The task decomposition is also practical. A single global policy must solve exploration, credit assignment, role specialization, and symmetry at the same time. SYMDEX separates those concerns: train specialists first, then distill.
Finally, the four-arm extension is conceptually important. The symmetry group changes from bilateral reflection \(C_2\) to a rotational group \(C_4\), but the learning recipe remains the same. That suggests the framework is more general than a hand-coded left-right swap.
7. Limitations
The method depends on real symmetry. If the hardware, sensors, task roles, or object affordances are not actually symmetric, the inductive bias can become a constraint in the wrong direction.
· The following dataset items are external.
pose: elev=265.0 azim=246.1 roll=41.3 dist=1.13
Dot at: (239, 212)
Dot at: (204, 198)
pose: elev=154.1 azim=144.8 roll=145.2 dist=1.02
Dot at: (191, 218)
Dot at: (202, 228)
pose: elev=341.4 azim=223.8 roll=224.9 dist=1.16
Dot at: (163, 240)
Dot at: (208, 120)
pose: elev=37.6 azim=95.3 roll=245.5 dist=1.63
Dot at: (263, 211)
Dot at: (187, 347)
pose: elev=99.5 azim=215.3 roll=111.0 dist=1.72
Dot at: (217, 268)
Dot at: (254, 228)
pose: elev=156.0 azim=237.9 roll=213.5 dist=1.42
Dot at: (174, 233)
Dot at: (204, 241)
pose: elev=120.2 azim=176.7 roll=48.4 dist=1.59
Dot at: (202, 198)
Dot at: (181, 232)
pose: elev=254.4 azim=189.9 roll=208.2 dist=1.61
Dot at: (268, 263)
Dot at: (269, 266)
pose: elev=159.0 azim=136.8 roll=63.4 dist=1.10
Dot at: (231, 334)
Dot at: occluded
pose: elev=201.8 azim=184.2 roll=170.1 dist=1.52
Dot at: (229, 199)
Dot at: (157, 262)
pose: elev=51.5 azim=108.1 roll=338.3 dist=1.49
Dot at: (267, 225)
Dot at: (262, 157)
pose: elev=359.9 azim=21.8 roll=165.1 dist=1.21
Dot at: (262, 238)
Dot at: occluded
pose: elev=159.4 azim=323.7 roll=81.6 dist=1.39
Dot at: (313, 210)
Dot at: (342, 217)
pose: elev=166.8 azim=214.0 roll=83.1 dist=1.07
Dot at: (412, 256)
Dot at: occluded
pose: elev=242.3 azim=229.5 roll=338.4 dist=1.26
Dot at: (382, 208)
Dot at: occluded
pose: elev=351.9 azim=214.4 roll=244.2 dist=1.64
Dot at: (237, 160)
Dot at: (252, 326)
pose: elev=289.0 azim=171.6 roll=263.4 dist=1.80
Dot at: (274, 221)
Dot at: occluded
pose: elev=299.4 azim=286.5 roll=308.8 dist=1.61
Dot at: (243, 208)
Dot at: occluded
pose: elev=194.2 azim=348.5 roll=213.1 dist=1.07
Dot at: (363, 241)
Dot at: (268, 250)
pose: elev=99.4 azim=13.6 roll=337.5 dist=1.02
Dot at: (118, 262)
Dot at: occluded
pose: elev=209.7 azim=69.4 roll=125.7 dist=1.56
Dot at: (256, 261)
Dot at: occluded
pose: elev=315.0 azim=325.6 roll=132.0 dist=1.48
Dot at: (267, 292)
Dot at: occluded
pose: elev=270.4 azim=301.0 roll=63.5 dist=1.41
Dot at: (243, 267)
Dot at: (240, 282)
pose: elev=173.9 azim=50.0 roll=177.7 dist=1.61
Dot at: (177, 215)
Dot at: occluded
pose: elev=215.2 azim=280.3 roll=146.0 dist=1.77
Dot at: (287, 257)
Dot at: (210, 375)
The paper also works mostly with state-based policies. In real-world failures, perception is a major bottleneck because the controller depends on accurate multi-object pose tracking. The authors mention RGB-D and point-cloud equivariant models as future directions, and that feels like the right next step.
There is also a pipeline cost: subtask decomposition, reward design, symmetry-field configuration, and distillation are all extra engineering. SYMDEX pays that cost to make difficult bimanual RL tractable, but it is not a plug-and-play method for arbitrary manipulation tasks.
8. Takeaways
SYMDEX is a strong example of morphology-aware learning: instead of asking a network to rediscover left-right structure from rollouts, encode that structure in the policy and value function.
For practice, I would reach for this recipe when:
- the robot has clear morphological symmetry,
- the task can be decomposed into meaningful arm-level subtasks,
- mirrored initial states should imply mirrored optimal actions,
- exploration and reward assignment are the main bottlenecks,
- sim-to-real robustness matters enough to justify a curriculum.
I would be more cautious when the task has hidden asymmetry in tooling, object affordances, perception, or safety constraints. In those cases, symmetry may still help, but it probably needs selective application rather than a blanket architectural prior.